### Given material
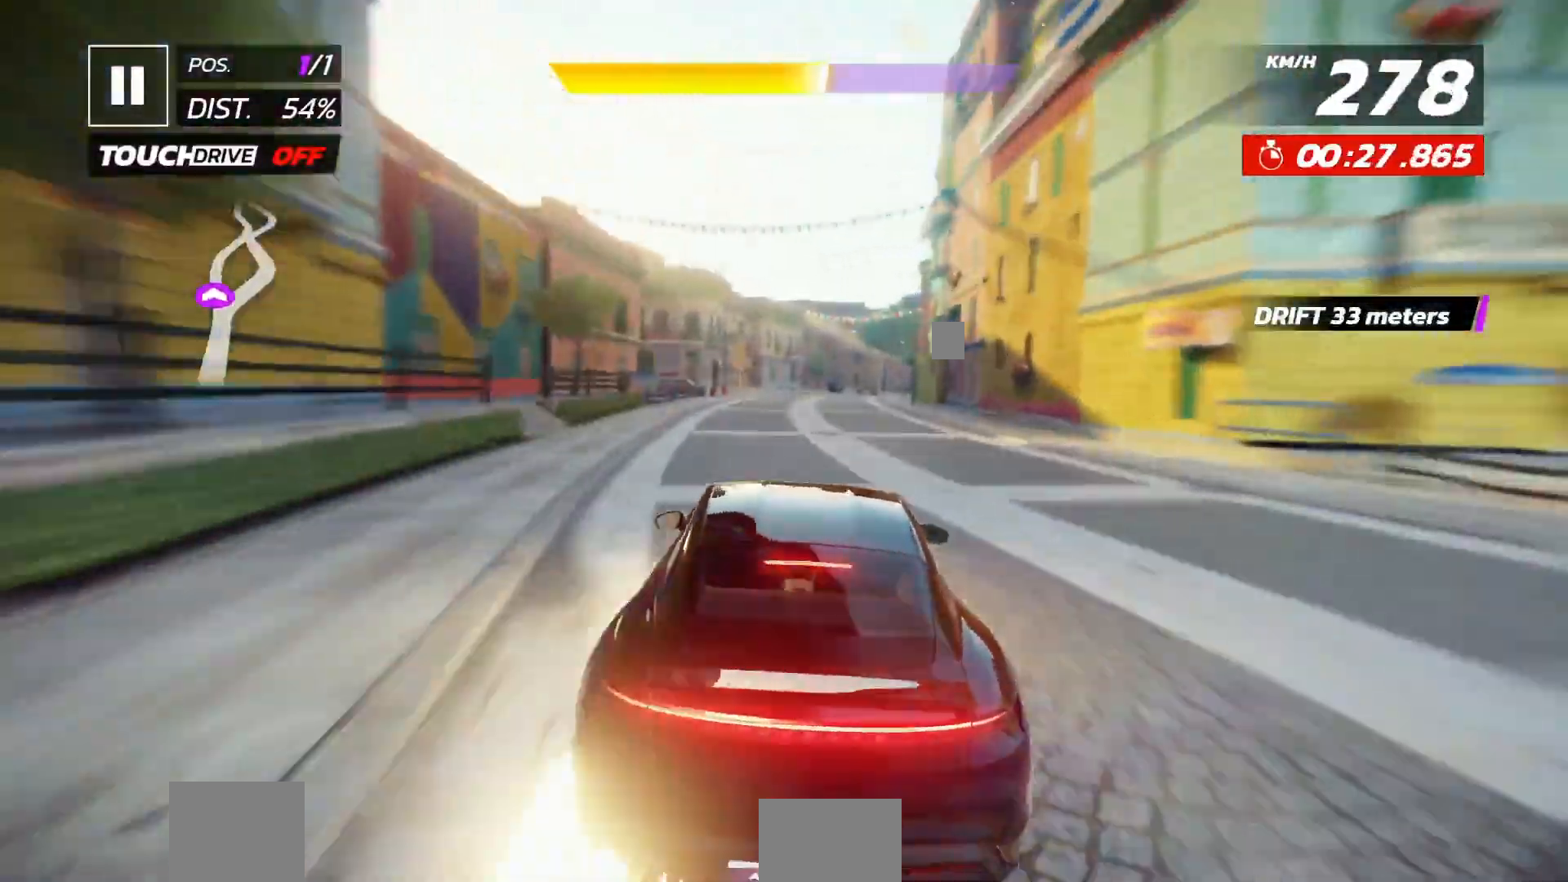
{"dt_ms": 500, "buttons": [], "left_stick": "center", "events": [[83, "DPAD_RIGHT", "down"], [217, "DPAD_RIGHT", "up"], [317, "DPAD_RIGHT", "down"], [433, "DPAD_RIGHT", "up"]]}
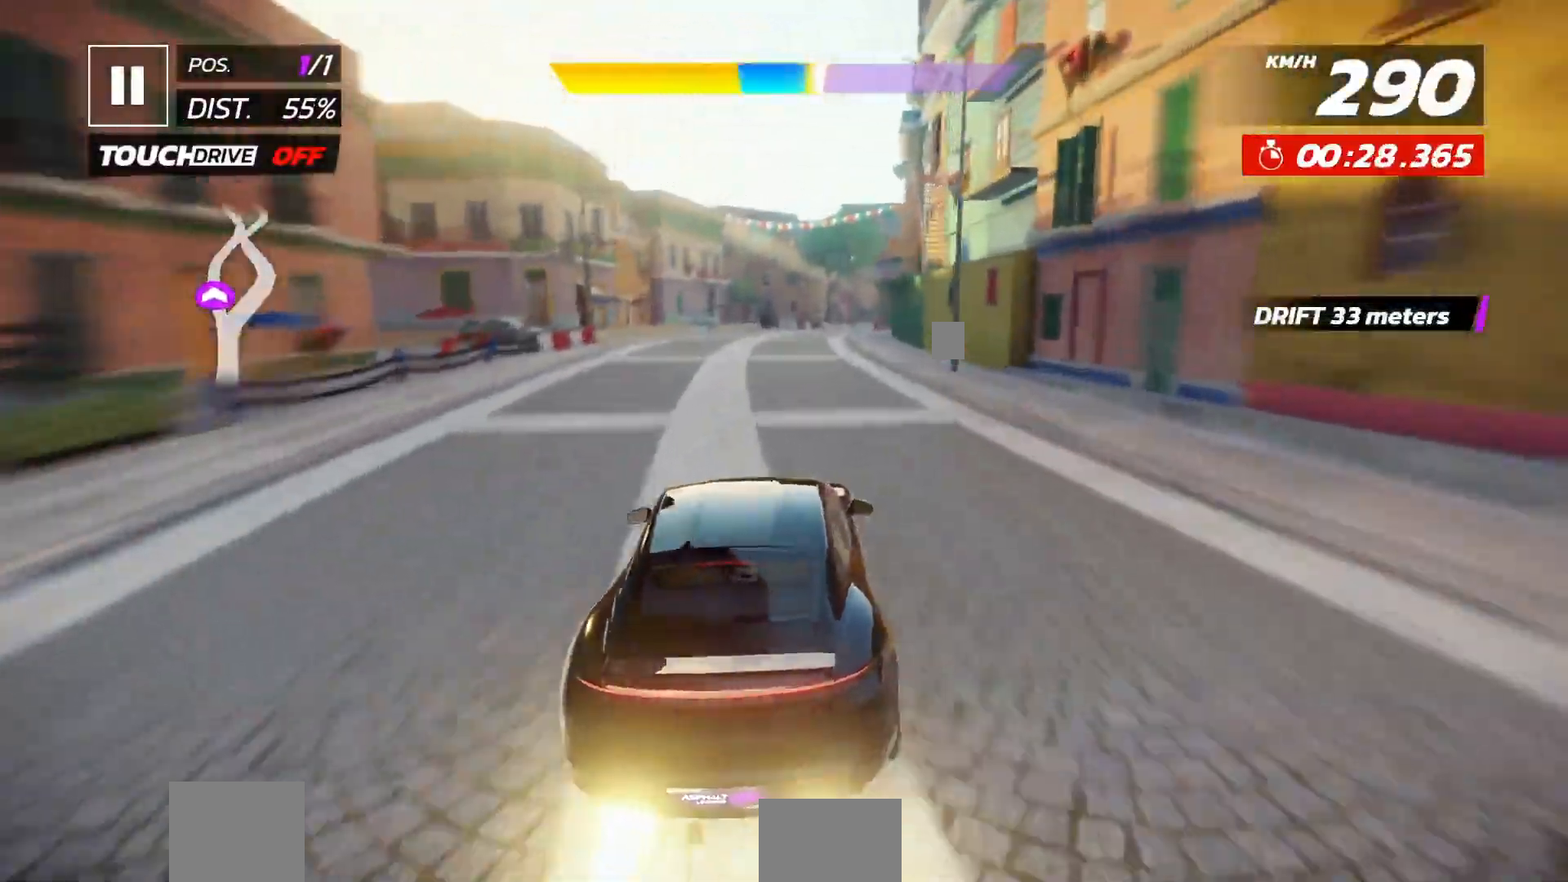
{"dt_ms": 500, "buttons": ["DPAD_RIGHT"], "left_stick": "center", "events": [[267, "DPAD_RIGHT", "down"]]}
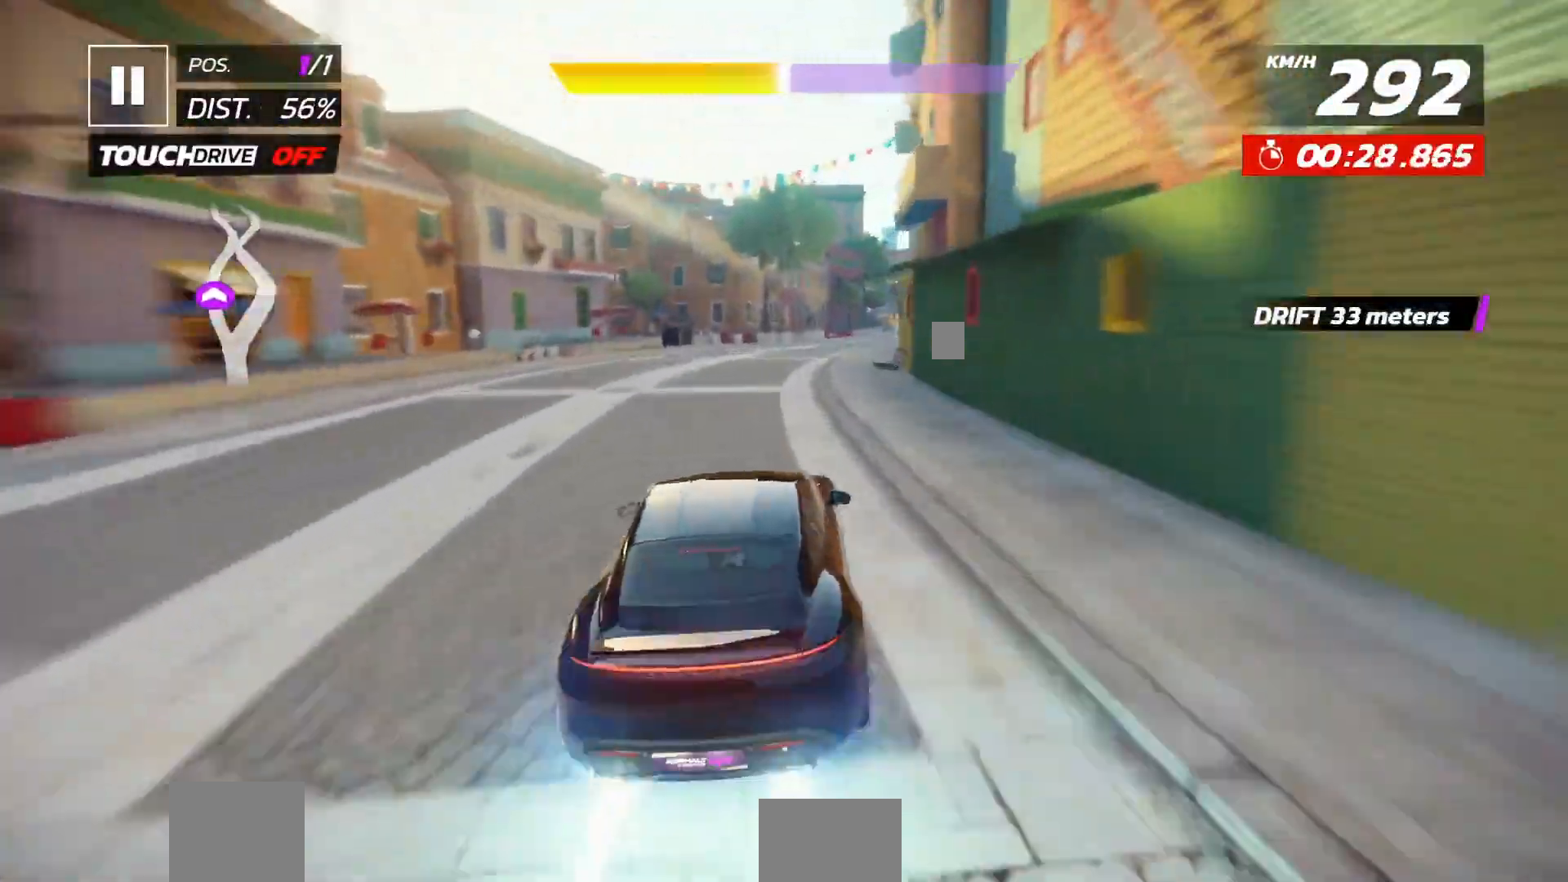
{"dt_ms": 500, "buttons": [], "left_stick": "center", "events": [[317, "DPAD_RIGHT", "up"]]}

### Exercise instructions
Omit the pictures, then print the rest of the listing above exactly.

### Task result
{"dt_ms": 500, "buttons": [], "left_stick": "center", "events": [[83, "DPAD_RIGHT", "down"], [217, "DPAD_RIGHT", "up"], [317, "DPAD_RIGHT", "down"], [433, "DPAD_RIGHT", "up"]]}
{"dt_ms": 500, "buttons": ["DPAD_RIGHT"], "left_stick": "center", "events": [[267, "DPAD_RIGHT", "down"]]}
{"dt_ms": 500, "buttons": [], "left_stick": "center", "events": [[317, "DPAD_RIGHT", "up"]]}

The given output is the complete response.